What you have to do: Return all of the data below verbatim and exclude every picture.

+===+

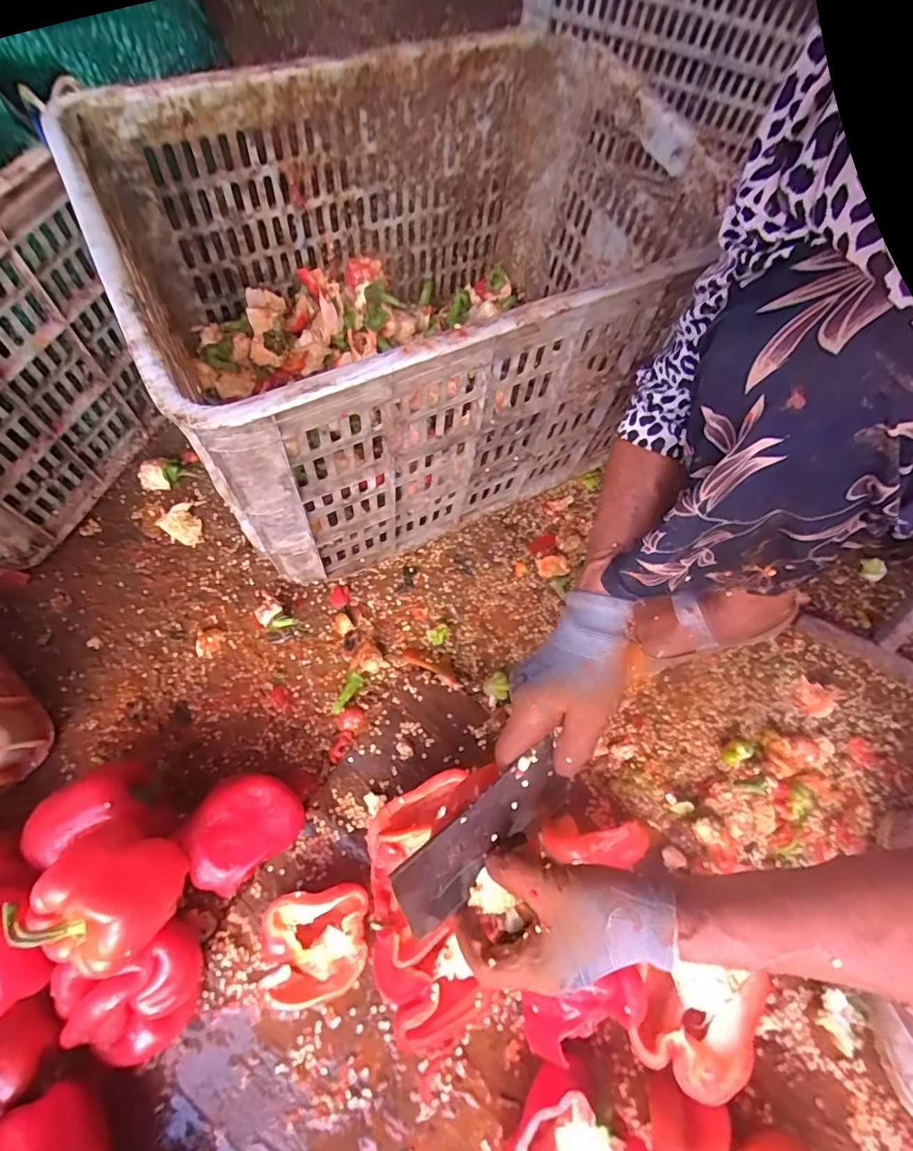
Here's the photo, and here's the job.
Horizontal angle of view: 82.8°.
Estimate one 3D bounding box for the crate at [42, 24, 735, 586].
[{"bbox_3d":[-0.030,-0.268,0.534,0.502,0.288,0.356,-25,71,-14],"label":"crate"}]

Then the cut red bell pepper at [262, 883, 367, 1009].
[{"bbox_3d":[-0.114,0.306,0.428,0.076,0.053,0.083,-3,66,-5],"label":"cut red bell pepper"}]

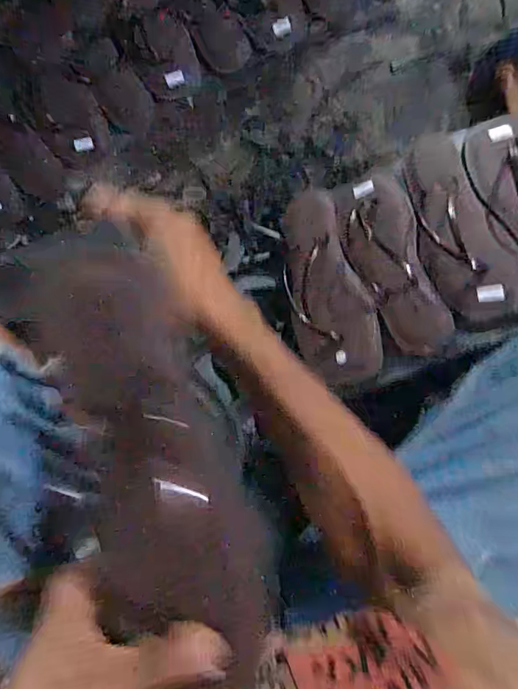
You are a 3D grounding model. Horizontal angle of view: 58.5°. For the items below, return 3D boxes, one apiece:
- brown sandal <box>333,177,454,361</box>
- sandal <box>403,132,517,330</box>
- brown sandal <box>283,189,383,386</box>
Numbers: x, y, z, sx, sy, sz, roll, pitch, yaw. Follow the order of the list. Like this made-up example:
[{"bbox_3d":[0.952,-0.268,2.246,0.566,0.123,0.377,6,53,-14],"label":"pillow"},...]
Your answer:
[{"bbox_3d":[0.150,-0.100,0.531,0.079,0.032,0.241,-17,67,3],"label":"brown sandal"},{"bbox_3d":[0.216,-0.140,0.508,0.086,0.041,0.259,-13,68,3],"label":"sandal"},{"bbox_3d":[0.077,-0.081,0.574,0.090,0.040,0.277,-13,68,3],"label":"brown sandal"}]

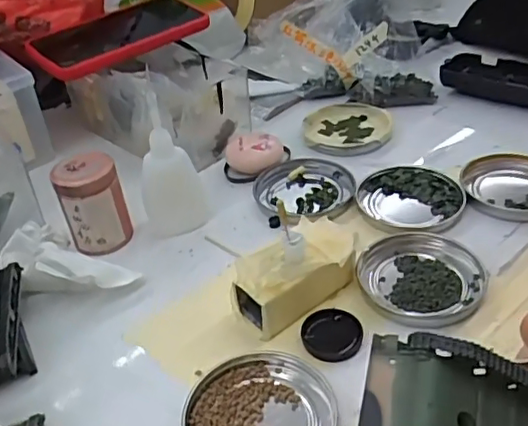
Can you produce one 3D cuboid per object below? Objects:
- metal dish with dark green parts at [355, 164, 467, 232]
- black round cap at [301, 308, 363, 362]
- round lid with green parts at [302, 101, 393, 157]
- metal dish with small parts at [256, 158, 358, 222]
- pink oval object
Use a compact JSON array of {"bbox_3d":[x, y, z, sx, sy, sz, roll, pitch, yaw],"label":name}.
[{"bbox_3d":[0.109,-0.012,0.455,0.081,0.008,0.077,-4,36,3],"label":"metal dish with dark green parts"},{"bbox_3d":[0.040,0.071,0.355,0.035,0.004,0.037,-4,36,3],"label":"black round cap"},{"bbox_3d":[0.077,-0.076,0.550,0.079,0.013,0.095,2,37,11],"label":"round lid with green parts"},{"bbox_3d":[0.034,-0.020,0.483,0.075,0.017,0.071,-4,36,3],"label":"metal dish with small parts"},{"bbox_3d":[-0.008,-0.053,0.508,0.048,0.024,0.032,-7,36,0],"label":"pink oval object"}]

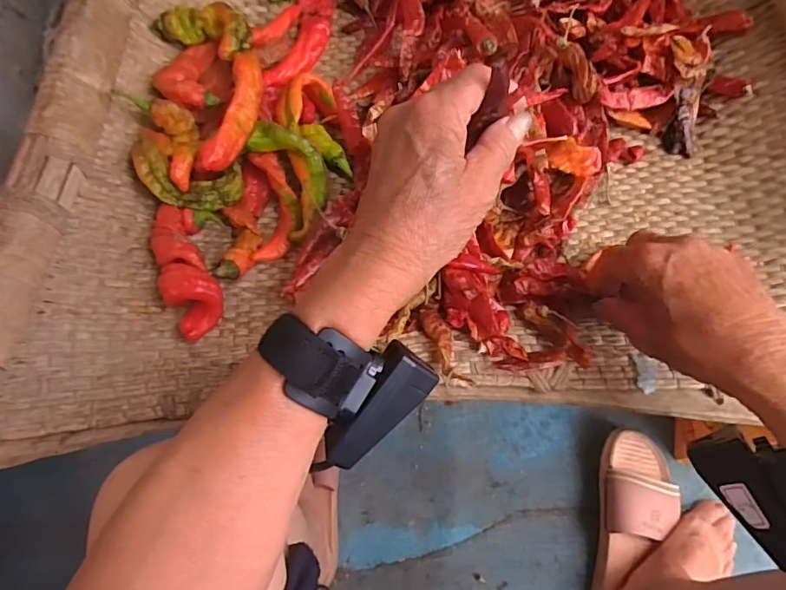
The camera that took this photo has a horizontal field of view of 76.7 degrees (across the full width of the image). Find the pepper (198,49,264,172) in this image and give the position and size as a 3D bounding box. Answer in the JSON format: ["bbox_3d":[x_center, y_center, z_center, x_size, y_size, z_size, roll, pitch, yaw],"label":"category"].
[{"bbox_3d":[-0.122,-0.145,0.384,0.025,0.019,0.113,9,67,7],"label":"pepper"}]

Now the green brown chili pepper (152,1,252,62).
[{"bbox_3d":[-0.154,-0.225,0.421,0.074,0.020,0.048,23,69,12],"label":"green brown chili pepper"}]

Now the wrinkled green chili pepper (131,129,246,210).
[{"bbox_3d":[-0.155,-0.090,0.376,0.080,0.017,0.047,18,64,-24],"label":"wrinkled green chili pepper"}]

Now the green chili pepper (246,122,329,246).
[{"bbox_3d":[-0.079,-0.096,0.400,0.050,0.021,0.103,-20,67,-6],"label":"green chili pepper"}]

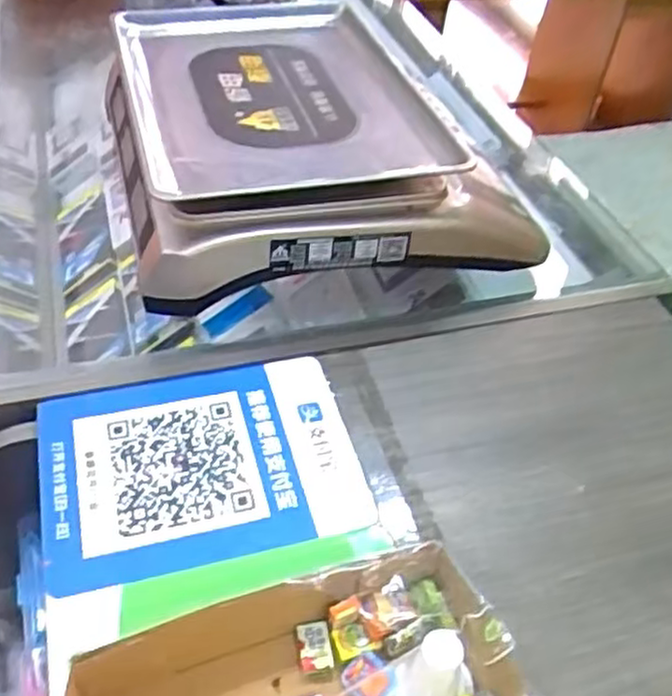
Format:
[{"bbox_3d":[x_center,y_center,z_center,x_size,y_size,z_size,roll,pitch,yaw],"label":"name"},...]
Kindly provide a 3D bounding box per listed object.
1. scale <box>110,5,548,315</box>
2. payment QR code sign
[{"bbox_3d":[-0.028,-0.193,0.687,0.333,0.119,0.360,-9,47,-14],"label":"scale"},{"bbox_3d":[-0.089,0.075,0.484,0.198,0.010,0.147,-8,47,-14],"label":"payment QR code sign"}]

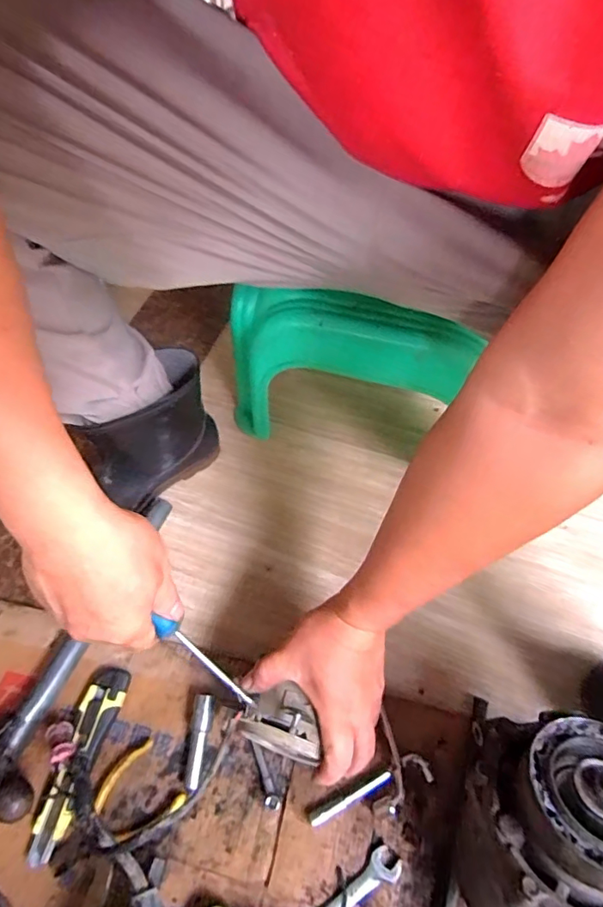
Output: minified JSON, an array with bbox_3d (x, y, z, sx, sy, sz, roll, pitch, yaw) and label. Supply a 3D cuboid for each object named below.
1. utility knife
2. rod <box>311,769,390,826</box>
[{"bbox_3d":[-0.214,0.290,0.483,0.036,0.016,0.162,13,60,11],"label":"utility knife"},{"bbox_3d":[0.044,0.314,0.463,0.082,0.012,0.011,-24,61,-10],"label":"rod"}]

+===+

Task result:
Here's the photo, and here's the job.
Horizontal angle of view: 82.8°.
Estimate one 3D bounding box for the crate at [42, 24, 735, 586].
[{"bbox_3d":[-0.030,-0.268,0.534,0.502,0.288,0.356,-25,71,-14],"label":"crate"}]

Then the cut red bell pepper at [262, 883, 367, 1009].
[{"bbox_3d":[-0.114,0.306,0.428,0.076,0.053,0.083,-3,66,-5],"label":"cut red bell pepper"}]

You are a 3D grounding model. Horizontal angle of view: 58.5°. For the items below, return 3D boxes, one apiece:
- brown sandal <box>333,177,454,361</box>
- sandal <box>403,132,517,330</box>
- brown sandal <box>283,189,383,386</box>
Numbers: x, y, z, sx, sy, sz, roll, pitch, yaw. Follow the order of the list. Like this made-up example:
[{"bbox_3d":[0.952,-0.268,2.246,0.566,0.123,0.377,6,53,-14],"label":"pillow"},...]
Your answer:
[{"bbox_3d":[0.150,-0.100,0.531,0.079,0.032,0.241,-17,67,3],"label":"brown sandal"},{"bbox_3d":[0.216,-0.140,0.508,0.086,0.041,0.259,-13,68,3],"label":"sandal"},{"bbox_3d":[0.077,-0.081,0.574,0.090,0.040,0.277,-13,68,3],"label":"brown sandal"}]

Can you produce one 3D cuboid per object below? Objects:
- metal dish with dark green parts at [355, 164, 467, 232]
- black round cap at [301, 308, 363, 362]
- round lid with green parts at [302, 101, 393, 157]
- metal dish with small parts at [256, 158, 358, 222]
- pink oval object
Use a compact JSON array of {"bbox_3d":[x, y, z, sx, sy, sz, roll, pitch, yaw],"label":name}.
[{"bbox_3d":[0.109,-0.012,0.455,0.081,0.008,0.077,-4,36,3],"label":"metal dish with dark green parts"},{"bbox_3d":[0.040,0.071,0.355,0.035,0.004,0.037,-4,36,3],"label":"black round cap"},{"bbox_3d":[0.077,-0.076,0.550,0.079,0.013,0.095,2,37,11],"label":"round lid with green parts"},{"bbox_3d":[0.034,-0.020,0.483,0.075,0.017,0.071,-4,36,3],"label":"metal dish with small parts"},{"bbox_3d":[-0.008,-0.053,0.508,0.048,0.024,0.032,-7,36,0],"label":"pink oval object"}]

The camera that took this photo has a horizontal field of view of 76.7 degrees (across the full width of the image). Find the pepper (198,49,264,172) in this image and give the position and size as a 3D bounding box. Answer in the JSON format: ["bbox_3d":[x_center, y_center, z_center, x_size, y_size, z_size, roll, pitch, yaw],"label":"category"].
[{"bbox_3d":[-0.122,-0.145,0.384,0.025,0.019,0.113,9,67,7],"label":"pepper"}]

Now the green brown chili pepper (152,1,252,62).
[{"bbox_3d":[-0.154,-0.225,0.421,0.074,0.020,0.048,23,69,12],"label":"green brown chili pepper"}]

Now the wrinkled green chili pepper (131,129,246,210).
[{"bbox_3d":[-0.155,-0.090,0.376,0.080,0.017,0.047,18,64,-24],"label":"wrinkled green chili pepper"}]

Now the green chili pepper (246,122,329,246).
[{"bbox_3d":[-0.079,-0.096,0.400,0.050,0.021,0.103,-20,67,-6],"label":"green chili pepper"}]

Format:
[{"bbox_3d":[x_center,y_center,z_center,x_size,y_size,z_size,roll,pitch,yaw],"label":"name"},...]
Kindly provide a 3D bounding box per listed object.
1. scale <box>110,5,548,315</box>
2. payment QR code sign
[{"bbox_3d":[-0.028,-0.193,0.687,0.333,0.119,0.360,-9,47,-14],"label":"scale"},{"bbox_3d":[-0.089,0.075,0.484,0.198,0.010,0.147,-8,47,-14],"label":"payment QR code sign"}]

Output: minified JSON, an array with bbox_3d (x, y, z, sx, sy, sz, roll, pitch, yaw) and label. Supply a 3D cuboid for each object named below.
1. utility knife
2. rod <box>311,769,390,826</box>
[{"bbox_3d":[-0.214,0.290,0.483,0.036,0.016,0.162,13,60,11],"label":"utility knife"},{"bbox_3d":[0.044,0.314,0.463,0.082,0.012,0.011,-24,61,-10],"label":"rod"}]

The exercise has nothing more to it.